From the New York Times a quite disturbing read on how women in Afghanistan suffer in a culture so horribly twisted by tradition, social indoctrination, and religious interpretation that it sees the murder of a family member preferable to allowing people – daughters, nieces, or cousins – to simply live their lives the way they want.
A Thin Line of Defense Against ‘Honor Killings’:

Gul Meena, 16, survived a brutal attack by her brother after she fled an older husband, who had beaten her, and ran away with another man. She had been just 8 or 9 in her home in Kunar Province on the Pakistan border when a man in the next village offered money to her unemployed father for her.
[…]
From the moment she arrived in his house, she was a servant. The only grace was that he was not allowed to have sex with her before she had her first period. Two years after they wed, the moment came and he forced himself on her. “I was like a thing and they sold me,” she said. “He was beating me with everything near to him. With his glasses, with his mobile phone, with wood, with stones, and with his hands.”
Lonely and bewildered, she tried at least twice to return to her father’s house, but the family sent her back to her husband and finally she went to a neighbor’s home.
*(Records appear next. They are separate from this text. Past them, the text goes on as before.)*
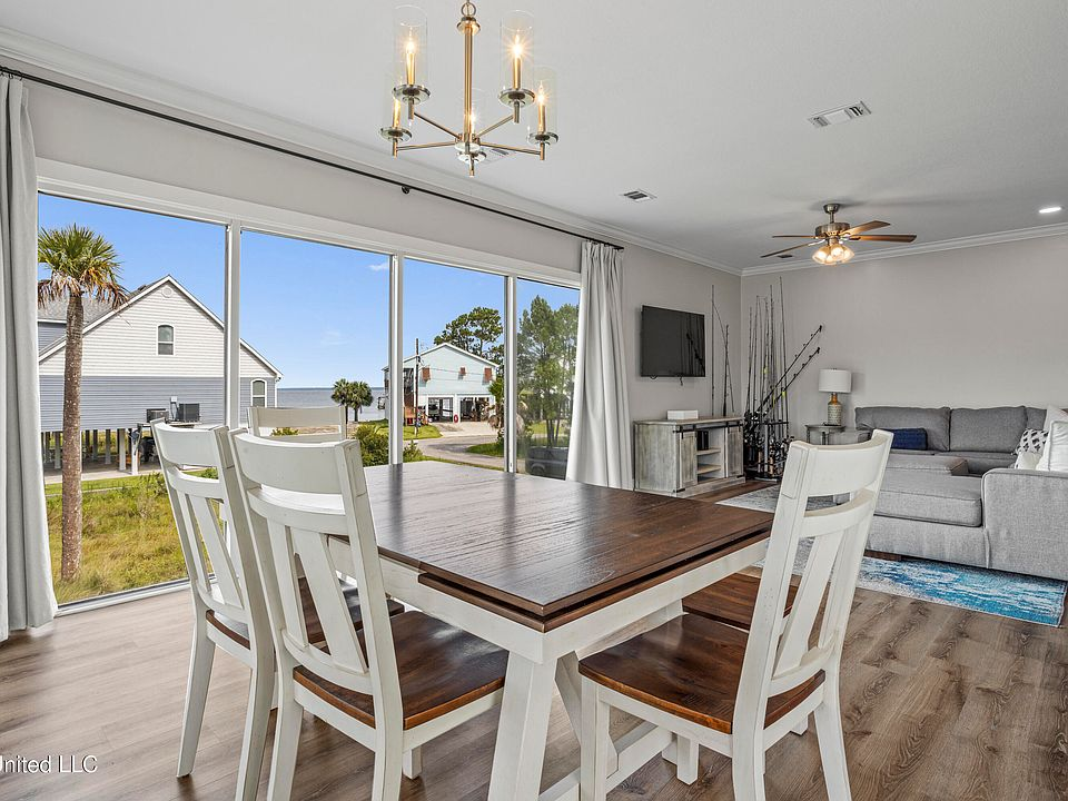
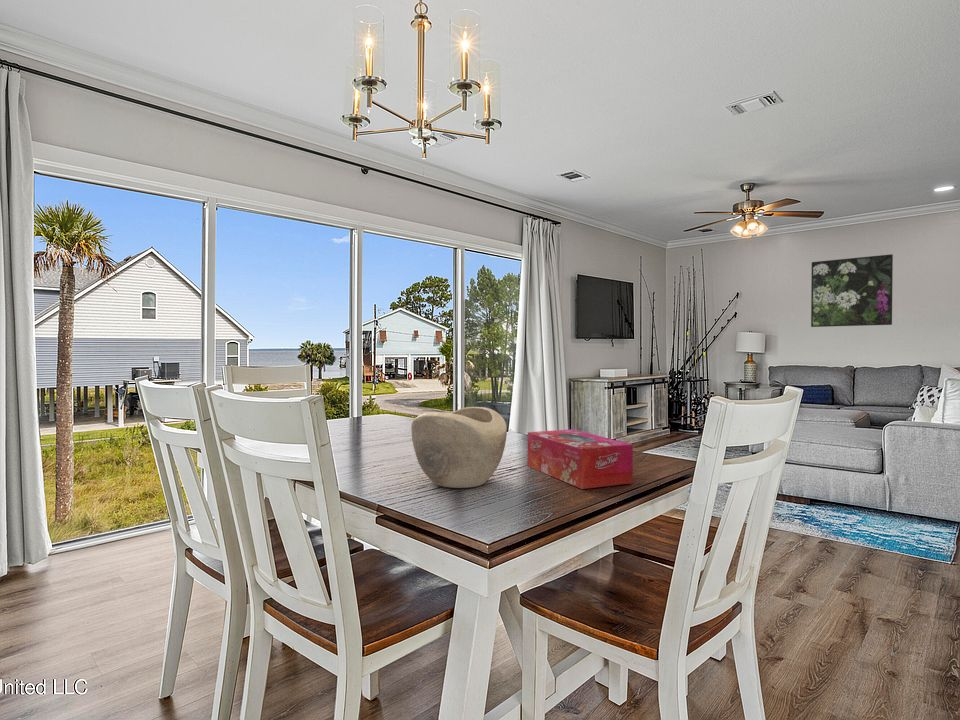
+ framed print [810,253,894,328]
+ tissue box [527,428,634,490]
+ decorative bowl [410,406,508,489]
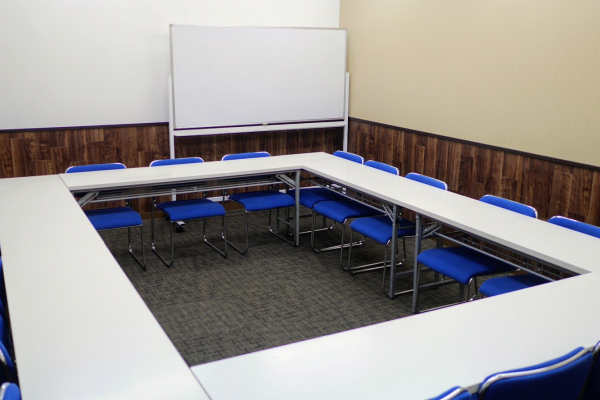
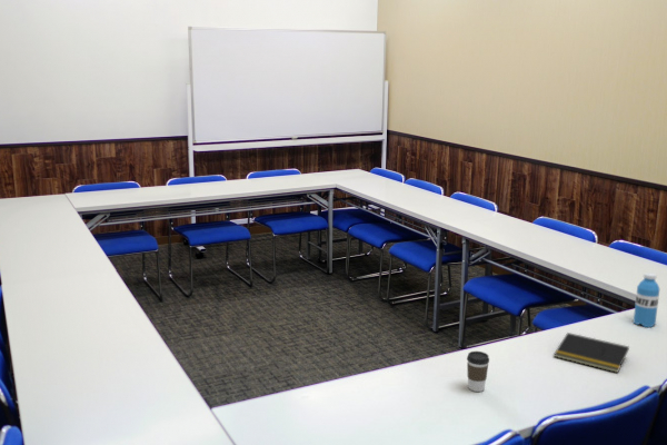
+ coffee cup [466,350,490,393]
+ water bottle [633,271,660,328]
+ notepad [552,332,630,374]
The husband of the family ran away with her to Nangarhar Province in eastern Afghanistan.
When her brother caught up with them, he slit the man’s throat and slashed Gul Meena 15 times with an ax, nearly blinding her and leaving her for dead. When she woke up in the hospital, she looked in the mirror. “I was very damaged,” she said. “Before, I was beautiful and young.”
Although she does not see herself that way, she is still a stunning young woman. She has never gone to school but speaks with a simple eloquence. Now she fears that she is ugly and no one will marry her. “Men are always interested in the beauty of a woman,” she said. “They are never interested in the heart.”
It’s a dreadfully sad outlook, though obviously understandable, and it’s one of only a few stories. Well worth a good read.